Archiving data
Data archiving procedure (for EPSRC-funded researchers)
Requirements
The EPSRC requires that all publications with a publication date on/after 1st May 2015 include a statement describing how to access the underlying research data. This means the data must be publicly available, and easy to understand.
The Thom Group uses the university data repository for this purpose. (http://www.data.cam.ac.uk/repository) For every paper, there should be a corresponding directory with a metadata file about its contents.
Required information
When the data was created (yyyy-mm-dd)
How the data was created:
- If you used publicly available software, it is sufficient to state the name and version of the software eg: Q-Chem (Version 4.0.1, Q-Chem, Inc., Pittsburgh, PA (2007) www.q-chem.com)
- If you used your own code or software which is not publicly available, you should include a copy of that code or, in the worst case scenario, details of the software and its creators. eg: ‘Data produced using The Thom Group's qcmagic script’
How the data was plotted. Including the code you used to plot the data is sufficient (as long as it clear how it can be run (ie does not refer to data files which are missing or in a different directory)
Archive as you go
You can make the archiving stage much easier by preparing for it as you research, rather than trying to clean up messy data and unintelligible code at the end. Here are some tips:
WHEN CREATING DATA:
Organise the data files logically. If it is possible to organise it by figure then do so. This might not be possible if your publication plots the same data in lots of different ways. In that case, make sure the way you organise your data is obvious to others (avoid meaningless acronyms eg H2-sto_trial1_TEST5.dat) Keep an index noting when and how the data was created. WHEN: yyyy-mm-dd HOW: Software used, version, input file
WHEN PLOTTING DATA:
Make your plots easy to use (Ideally, one plotting script per figure). Make sure your script only imports data it is going to use. As with data creation, keep an index of the version and date (eg. Python 2.7, 2014-08-15)
Example
Click this linkto see an example of properly indexed data in the university repository
Using the Thom Group create_data_dump script
If you have your data organised like the above example, you might be able to use our create_data_dump.py script to index the data for you! Here is what you need for it to work:
- The absolute path to the .tex file (eg. /home/rc566/Papers/iCCMC/iCCMC.tex)

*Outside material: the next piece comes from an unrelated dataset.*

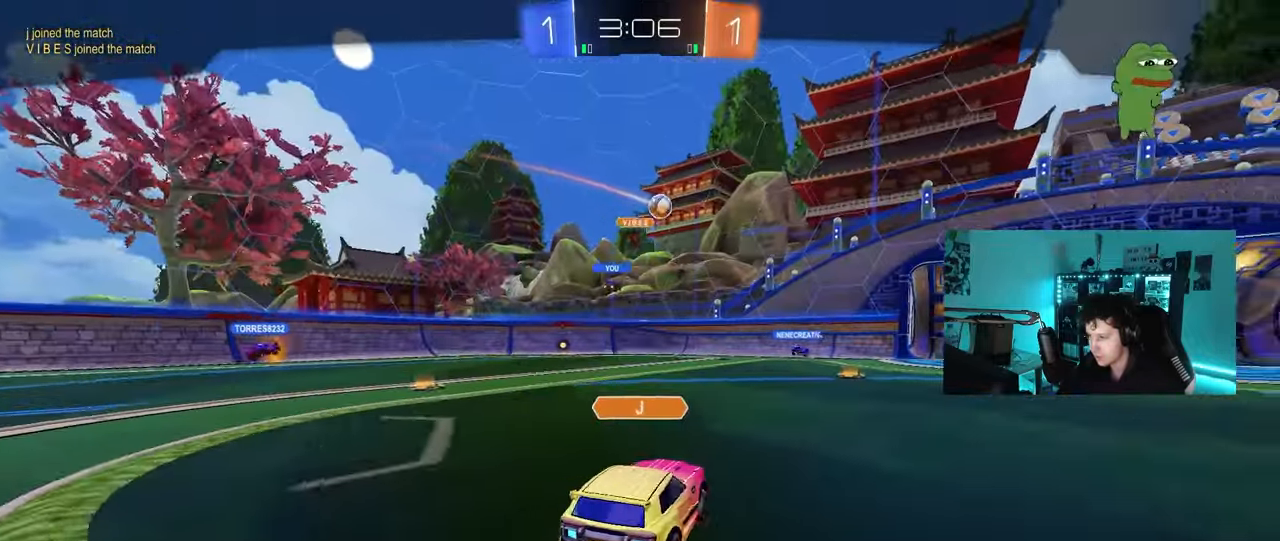
{"keys": [], "mouse": ["right"], "mouse_move": "still", "events": [[33, "mouse_right", "up"], [67, "mouse_right", "down"], [300, "mouse_right", "up"], [350, "mouse_right", "down"]]}
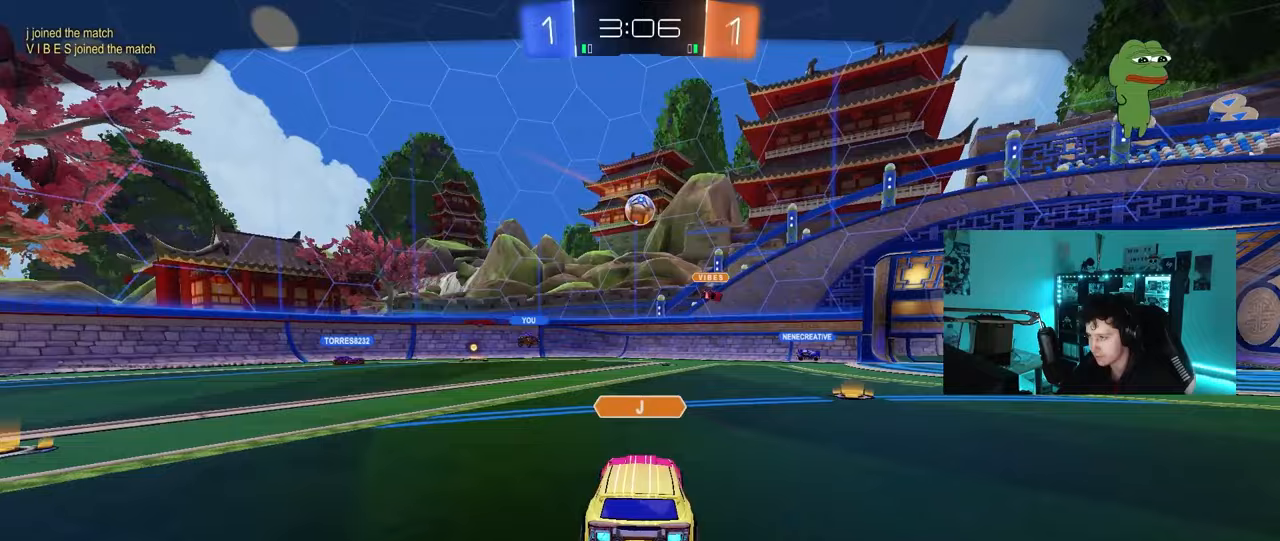
{"keys": [], "mouse": ["right"], "mouse_move": "still", "events": [[83, "mouse_right", "up"], [183, "mouse_right", "down"], [317, "mouse_right", "up"], [467, "mouse_right", "down"]]}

- The .tex file must refer to directories in its own directory (eg. includegraphic(NePlateaux/NePlateaux)
- The script you used to plot the data must end in ".py"
- The data files which the plotting script refers to must end in ".dat", ".out" or include the string "FCIMCStats" (this can be altered in figure_classes.py)
To run the script, navigate to the directory it is stored in, then use: python create_data_dump.py <path_to_tex_file>
eg. python create_data_dump.py /home/rc566/Papers/iCCMC/iCCMC.tex
If you navigate to the directory containing your .tex file, you'll find a data_dump directory has appeared. There is one directory for each figure (eg. labelled figure #) inside, and a metadata.tex file with an index. You will need to find and index output files yourself (eg. neci.out).
NB: The script uses git to find the date for each file.
NB2: The script was written by an enthusiastic music student, not a computer scientist. You might want to check that it has done everything correctly after running it!